Each job writes to a log. State files capture outputs that need structure. The daily digest reads those state files and logs, then turns them into a dashboard and a Telegram summary. The result feels like a heartbeat because the system keeps moving without a live operator in front of it.

The trading day

The day starts at 4:50 AM Pacific with maintenance health checks. That pass verifies the machine, the local models, the scheduler, credentials, and a set of production assumptions that can drift overnight.

At 5:15 AM, the X sentiment scan runs. It pulls the premarket read before the trading scripts start making watchlists.

At 5:55 AM and 6:05 AM, the Plan M long and short screeners run. The position monitor starts at 6:00 AM. By 6:15 AM and 6:25 AM, the short tracker and the symbol monitors take over. They keep watch during market hours, while the log watcher checks the health of the logging surface every five minutes.

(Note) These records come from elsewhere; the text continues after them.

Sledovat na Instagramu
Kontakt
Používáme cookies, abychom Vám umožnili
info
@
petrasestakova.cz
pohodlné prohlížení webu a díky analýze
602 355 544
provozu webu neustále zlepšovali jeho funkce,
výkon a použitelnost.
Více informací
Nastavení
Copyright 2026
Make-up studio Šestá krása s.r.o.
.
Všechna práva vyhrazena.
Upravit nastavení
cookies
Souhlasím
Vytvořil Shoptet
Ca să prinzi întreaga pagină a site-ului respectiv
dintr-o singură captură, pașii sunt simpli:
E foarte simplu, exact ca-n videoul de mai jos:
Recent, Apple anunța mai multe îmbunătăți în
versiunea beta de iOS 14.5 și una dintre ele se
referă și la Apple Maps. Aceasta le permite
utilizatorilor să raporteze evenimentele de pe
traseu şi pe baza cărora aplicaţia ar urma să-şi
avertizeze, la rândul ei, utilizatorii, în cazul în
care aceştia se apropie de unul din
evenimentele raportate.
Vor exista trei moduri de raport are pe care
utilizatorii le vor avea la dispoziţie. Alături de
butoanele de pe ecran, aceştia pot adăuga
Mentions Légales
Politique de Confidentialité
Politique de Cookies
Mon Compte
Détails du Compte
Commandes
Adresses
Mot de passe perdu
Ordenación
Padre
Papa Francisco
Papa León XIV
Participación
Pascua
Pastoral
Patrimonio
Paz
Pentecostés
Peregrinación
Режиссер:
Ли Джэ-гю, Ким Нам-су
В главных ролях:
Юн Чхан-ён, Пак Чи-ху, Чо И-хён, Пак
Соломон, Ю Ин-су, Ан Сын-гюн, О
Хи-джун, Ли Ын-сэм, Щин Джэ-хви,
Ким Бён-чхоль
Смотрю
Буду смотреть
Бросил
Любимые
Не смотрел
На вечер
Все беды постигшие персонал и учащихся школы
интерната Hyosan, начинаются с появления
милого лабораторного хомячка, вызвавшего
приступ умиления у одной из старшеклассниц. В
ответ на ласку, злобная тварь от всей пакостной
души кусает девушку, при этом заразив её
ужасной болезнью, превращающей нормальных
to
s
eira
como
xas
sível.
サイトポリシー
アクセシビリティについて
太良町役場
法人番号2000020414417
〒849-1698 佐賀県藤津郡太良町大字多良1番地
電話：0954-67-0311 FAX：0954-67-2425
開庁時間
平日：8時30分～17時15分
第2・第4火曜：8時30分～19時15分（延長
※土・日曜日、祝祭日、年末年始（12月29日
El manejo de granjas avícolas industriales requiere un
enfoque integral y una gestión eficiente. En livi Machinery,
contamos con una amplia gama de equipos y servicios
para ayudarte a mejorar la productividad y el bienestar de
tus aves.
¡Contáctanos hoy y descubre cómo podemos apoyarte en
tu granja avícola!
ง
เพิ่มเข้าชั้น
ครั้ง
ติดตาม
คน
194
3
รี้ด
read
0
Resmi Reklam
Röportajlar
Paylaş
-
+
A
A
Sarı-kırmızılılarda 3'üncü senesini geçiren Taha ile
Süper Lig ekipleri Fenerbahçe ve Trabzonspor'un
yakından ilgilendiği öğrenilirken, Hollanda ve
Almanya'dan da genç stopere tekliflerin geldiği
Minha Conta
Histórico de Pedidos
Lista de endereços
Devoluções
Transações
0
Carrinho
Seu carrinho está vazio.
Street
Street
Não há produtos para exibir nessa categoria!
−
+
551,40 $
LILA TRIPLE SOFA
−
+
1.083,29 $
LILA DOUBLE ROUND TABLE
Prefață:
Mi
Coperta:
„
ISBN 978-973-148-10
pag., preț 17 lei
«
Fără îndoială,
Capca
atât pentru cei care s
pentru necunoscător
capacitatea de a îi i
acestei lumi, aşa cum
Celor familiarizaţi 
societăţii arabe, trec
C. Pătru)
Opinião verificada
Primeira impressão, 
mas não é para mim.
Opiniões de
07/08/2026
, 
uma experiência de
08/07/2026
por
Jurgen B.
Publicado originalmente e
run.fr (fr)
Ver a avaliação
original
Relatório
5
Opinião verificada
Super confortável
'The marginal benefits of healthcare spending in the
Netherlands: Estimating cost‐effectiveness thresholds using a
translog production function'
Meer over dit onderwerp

The afternoon cycle is shorter. At 1:30 PM, the Plan Alpha screener runs. At 1:35 PM, the pattern tracker evaluates late entries and invalidations. At 1:45 PM, the Plan Alpha tracker updates, and the daily digest builds the operator-facing summary for the day.

Health checks with AI triage

The maintenance pass does not guess. It runs a fixed set of deterministic checks, about 18 at the time of writing. The list covers the OpenClaw gateway, the MLX server on port 8897, caffeinate, OVTLYR cookies, cron freshness, WireGuard, the Tradier key, disk use, heartbeat freshness, the GCP failover VM, loss throttle state, screener output, and CVE scan or remediation state.

After the checks finish, the script writes a report and sends that report to the local MLX model for triage. The model returns a short prioritization with likely causes and suggested fixes. If the local server is down, the script falls back to the Grok API and labels the triage with the model that produced it. That small detail matters when the operator reads the report later. A local Qwen judgment and a Grok fallback are not the same thing.

Log watcher

log_watcher.py runs every five minutes during market hours. It checks three layers at once: log freshness, process status, and structured error counts from JSONL logs.

The watcher also grew from a health checker into a screener summary surface. For the short screener, it reads the latest structured run log and reports bearish sectors, raw sell signal count, filter breakdown, and the split between new candidates, repeat candidates, and near misses. That turns a stale log file into an operational summary.

Alert fatigue

The system sends a lot of Telegram. Blocks from the audit hook. Warnings from shell safety checks. Maintenance failures. Screener results. Daily summaries.

That volume creates its own risk. If every event looks urgent, none of them do.

The harness attacks the problem in two ways. It throttles repeat alert types with a five-minute cooldown, and it aggregates broad state into the daily digest. Those controls help. They do not solve the whole problem. The operator still needs signal discipline from the scripts themselves. A trading system that pages on every wobble trains its human to ignore the page.